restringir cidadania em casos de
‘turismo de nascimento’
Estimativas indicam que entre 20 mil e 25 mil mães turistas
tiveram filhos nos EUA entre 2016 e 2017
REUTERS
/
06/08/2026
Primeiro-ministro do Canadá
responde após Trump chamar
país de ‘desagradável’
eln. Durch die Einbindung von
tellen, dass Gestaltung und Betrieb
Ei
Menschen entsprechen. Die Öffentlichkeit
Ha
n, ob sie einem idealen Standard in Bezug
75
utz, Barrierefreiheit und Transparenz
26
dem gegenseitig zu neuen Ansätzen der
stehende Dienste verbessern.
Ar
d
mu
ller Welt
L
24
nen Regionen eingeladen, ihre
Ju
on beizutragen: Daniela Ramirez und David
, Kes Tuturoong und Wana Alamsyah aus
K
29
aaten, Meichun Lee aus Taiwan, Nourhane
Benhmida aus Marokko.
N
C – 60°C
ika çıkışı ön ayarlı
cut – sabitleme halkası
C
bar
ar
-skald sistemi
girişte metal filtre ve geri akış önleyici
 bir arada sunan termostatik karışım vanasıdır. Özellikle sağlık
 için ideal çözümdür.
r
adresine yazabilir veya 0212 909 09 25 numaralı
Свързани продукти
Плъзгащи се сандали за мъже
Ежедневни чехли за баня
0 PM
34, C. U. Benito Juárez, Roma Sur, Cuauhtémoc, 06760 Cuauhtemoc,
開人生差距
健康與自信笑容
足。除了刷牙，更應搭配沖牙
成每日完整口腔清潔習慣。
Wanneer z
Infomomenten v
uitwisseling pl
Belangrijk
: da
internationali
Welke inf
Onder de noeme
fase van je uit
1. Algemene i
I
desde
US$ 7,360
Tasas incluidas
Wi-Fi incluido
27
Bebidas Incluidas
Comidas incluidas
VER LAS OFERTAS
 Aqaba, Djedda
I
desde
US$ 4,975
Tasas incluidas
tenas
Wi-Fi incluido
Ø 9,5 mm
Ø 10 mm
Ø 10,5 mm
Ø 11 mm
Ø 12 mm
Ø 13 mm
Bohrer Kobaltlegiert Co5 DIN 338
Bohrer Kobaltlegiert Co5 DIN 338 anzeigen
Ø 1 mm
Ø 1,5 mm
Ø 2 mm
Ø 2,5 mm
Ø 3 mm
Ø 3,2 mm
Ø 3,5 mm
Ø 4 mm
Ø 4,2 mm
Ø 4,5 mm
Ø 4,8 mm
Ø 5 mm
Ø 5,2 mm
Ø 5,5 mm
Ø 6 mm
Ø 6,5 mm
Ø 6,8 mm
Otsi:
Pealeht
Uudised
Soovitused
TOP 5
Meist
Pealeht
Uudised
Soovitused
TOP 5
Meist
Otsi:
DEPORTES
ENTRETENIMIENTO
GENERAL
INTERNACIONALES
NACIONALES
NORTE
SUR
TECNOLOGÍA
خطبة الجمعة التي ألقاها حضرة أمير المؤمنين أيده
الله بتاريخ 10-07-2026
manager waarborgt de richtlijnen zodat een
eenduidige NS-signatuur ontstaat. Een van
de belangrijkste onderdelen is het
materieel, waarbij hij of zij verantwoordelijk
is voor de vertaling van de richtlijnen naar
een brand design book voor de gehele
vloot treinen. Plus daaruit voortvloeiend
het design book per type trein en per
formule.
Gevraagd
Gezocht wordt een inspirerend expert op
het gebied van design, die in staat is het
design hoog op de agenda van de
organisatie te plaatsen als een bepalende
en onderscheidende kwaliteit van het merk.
+-------+
WHAT NEEDS TO BE DONE —
Show each line in the entries that holds the string "Kobaltlegiert".

RESULT FOR THIS EXERCISE —
Bohrer Kobaltlegiert Co5 DIN 338
Bohrer Kobaltlegiert Co5 DIN 338 anzeigen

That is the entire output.